Aus gegebenen Anlass: Da heute klar ist, dass kein Gastronom seine Türen öffnen darf, aber Frisöre, ist das vielleicht ein gutes Beispiel wie Relevanz betont werden kann, wenn man diese sichtbar macht. Wenn die Haare überall sprießen und die Farben verblassen, wir dieser Teilbereiche einer ganzen Branche plötzlich relevant.
Meine Oma hat die Harre des Opas noch selbst geschnitten.

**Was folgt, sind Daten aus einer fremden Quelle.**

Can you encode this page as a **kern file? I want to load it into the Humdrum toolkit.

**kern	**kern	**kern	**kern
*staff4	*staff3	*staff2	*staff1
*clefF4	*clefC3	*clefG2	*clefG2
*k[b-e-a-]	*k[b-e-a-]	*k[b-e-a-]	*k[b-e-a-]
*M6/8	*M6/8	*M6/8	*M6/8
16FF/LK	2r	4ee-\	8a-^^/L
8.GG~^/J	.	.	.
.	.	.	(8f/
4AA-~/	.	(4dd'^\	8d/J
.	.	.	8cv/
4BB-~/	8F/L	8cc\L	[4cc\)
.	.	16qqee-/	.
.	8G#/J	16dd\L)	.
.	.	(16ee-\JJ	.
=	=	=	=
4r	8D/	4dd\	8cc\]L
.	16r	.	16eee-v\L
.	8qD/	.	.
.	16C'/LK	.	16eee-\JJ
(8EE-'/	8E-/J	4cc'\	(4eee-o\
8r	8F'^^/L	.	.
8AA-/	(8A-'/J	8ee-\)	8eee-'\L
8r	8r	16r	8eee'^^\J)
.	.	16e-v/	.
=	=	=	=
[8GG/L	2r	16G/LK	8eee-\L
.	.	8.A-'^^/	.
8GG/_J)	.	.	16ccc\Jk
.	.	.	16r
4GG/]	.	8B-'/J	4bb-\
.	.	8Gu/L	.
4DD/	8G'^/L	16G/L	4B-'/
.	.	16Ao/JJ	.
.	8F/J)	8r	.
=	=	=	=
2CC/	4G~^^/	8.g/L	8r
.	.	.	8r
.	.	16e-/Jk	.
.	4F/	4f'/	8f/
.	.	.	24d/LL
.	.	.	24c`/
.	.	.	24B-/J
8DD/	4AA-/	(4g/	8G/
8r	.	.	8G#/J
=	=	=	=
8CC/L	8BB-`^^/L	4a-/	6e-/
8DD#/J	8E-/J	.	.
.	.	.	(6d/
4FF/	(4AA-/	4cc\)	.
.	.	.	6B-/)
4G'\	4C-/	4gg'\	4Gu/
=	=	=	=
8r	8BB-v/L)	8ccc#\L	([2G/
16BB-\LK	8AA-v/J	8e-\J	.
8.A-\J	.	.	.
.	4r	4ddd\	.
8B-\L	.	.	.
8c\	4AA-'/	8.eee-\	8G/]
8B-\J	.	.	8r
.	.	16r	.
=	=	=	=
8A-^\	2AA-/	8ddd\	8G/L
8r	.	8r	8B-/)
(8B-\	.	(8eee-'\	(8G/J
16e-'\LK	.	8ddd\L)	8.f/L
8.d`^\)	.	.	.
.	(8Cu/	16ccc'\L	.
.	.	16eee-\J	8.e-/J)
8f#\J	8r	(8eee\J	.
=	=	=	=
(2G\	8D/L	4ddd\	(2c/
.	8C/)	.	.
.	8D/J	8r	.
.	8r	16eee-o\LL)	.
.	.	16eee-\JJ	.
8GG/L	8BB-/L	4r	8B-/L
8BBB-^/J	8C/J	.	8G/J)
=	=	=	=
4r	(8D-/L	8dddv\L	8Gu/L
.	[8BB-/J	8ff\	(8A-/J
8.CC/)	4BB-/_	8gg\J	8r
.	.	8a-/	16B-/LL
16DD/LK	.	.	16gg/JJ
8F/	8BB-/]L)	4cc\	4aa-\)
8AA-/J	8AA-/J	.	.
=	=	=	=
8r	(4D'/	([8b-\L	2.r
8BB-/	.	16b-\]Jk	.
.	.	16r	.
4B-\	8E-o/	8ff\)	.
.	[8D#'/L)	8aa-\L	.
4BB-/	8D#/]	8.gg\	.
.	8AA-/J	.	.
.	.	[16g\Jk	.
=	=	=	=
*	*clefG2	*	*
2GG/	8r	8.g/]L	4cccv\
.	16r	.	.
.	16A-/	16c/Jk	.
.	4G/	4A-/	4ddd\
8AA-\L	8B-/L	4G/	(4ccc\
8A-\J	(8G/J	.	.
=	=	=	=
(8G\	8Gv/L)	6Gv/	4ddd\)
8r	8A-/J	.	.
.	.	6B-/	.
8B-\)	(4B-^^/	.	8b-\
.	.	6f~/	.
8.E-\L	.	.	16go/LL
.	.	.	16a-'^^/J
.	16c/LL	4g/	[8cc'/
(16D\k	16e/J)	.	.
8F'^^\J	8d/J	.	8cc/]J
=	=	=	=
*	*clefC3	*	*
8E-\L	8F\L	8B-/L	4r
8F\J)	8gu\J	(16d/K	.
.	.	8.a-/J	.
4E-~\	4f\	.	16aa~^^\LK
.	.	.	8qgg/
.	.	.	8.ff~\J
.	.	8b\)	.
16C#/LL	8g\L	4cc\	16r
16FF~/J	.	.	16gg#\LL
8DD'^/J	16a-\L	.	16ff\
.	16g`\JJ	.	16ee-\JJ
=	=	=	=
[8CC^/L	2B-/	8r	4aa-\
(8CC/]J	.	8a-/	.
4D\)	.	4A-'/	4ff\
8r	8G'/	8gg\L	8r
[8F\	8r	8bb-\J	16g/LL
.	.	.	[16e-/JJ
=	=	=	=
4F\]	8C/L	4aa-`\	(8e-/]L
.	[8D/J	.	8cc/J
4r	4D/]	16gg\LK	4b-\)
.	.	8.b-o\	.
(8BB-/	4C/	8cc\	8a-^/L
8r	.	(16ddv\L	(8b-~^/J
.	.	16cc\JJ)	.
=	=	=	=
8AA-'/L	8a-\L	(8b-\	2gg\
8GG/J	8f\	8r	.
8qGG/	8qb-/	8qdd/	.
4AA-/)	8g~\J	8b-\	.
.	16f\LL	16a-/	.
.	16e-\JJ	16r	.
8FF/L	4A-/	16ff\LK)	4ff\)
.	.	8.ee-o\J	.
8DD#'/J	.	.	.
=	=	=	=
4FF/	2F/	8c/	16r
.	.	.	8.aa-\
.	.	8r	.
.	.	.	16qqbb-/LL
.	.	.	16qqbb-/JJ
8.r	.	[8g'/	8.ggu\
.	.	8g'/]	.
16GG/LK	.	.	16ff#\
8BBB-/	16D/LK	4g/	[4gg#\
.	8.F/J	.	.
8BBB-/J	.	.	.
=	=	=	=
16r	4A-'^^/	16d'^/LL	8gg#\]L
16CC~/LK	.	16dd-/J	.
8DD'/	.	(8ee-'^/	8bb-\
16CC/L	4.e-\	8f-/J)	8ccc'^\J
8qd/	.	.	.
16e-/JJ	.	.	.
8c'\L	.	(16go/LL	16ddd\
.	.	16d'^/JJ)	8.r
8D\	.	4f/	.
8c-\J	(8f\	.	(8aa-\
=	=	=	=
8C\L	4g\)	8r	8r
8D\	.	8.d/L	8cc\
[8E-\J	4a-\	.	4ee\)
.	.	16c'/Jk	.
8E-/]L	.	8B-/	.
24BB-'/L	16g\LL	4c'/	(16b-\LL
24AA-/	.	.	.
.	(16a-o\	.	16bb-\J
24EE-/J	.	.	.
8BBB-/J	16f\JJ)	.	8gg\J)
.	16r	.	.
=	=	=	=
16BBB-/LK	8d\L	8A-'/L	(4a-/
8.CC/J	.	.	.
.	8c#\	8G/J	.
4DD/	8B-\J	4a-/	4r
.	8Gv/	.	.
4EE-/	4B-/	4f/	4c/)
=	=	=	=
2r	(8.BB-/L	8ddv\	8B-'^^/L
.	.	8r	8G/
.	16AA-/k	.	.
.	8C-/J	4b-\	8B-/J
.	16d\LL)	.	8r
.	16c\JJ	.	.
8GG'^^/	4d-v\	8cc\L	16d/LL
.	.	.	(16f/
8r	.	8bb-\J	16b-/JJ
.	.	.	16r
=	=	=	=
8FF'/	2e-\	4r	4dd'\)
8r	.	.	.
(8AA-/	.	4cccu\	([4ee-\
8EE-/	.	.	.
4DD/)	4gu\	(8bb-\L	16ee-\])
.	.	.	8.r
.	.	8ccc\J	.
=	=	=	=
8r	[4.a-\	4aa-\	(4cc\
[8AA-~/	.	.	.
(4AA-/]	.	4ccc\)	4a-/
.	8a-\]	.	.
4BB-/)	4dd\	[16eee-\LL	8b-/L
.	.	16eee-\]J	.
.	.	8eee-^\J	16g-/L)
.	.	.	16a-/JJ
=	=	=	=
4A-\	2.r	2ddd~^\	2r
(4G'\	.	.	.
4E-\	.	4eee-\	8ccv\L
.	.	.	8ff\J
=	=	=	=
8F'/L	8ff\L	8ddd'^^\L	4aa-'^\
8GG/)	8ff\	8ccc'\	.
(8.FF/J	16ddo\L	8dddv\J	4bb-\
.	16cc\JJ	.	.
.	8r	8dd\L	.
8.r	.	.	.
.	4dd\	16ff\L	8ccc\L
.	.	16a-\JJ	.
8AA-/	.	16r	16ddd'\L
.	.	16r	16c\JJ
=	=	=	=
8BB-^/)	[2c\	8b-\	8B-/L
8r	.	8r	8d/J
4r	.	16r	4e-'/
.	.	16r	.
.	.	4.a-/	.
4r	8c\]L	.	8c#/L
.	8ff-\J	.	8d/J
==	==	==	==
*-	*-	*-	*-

Wenn sie einen Haarschnitt brauchte, kam die Tante vorbei.
Nächste Woche geht es dann richtig los auf #sogehtsächsisch mit unserem Leipziger Dialogforum ZUKUNFTSMUSIK.
Aus diesem Grund werde ich jetzt hier ein wenig regelmäßiger als nur montags darüber berichten.
Ich wünsche euch ein warmes Plätzchen und viel Energie für wundervolle kreative Ideen.
Eure Juliane
Was für eine wunderbare Reihe und gut, dass es Frauen wie dich gibt, die Menschen zusammenbringen und in die Diskussion gehen.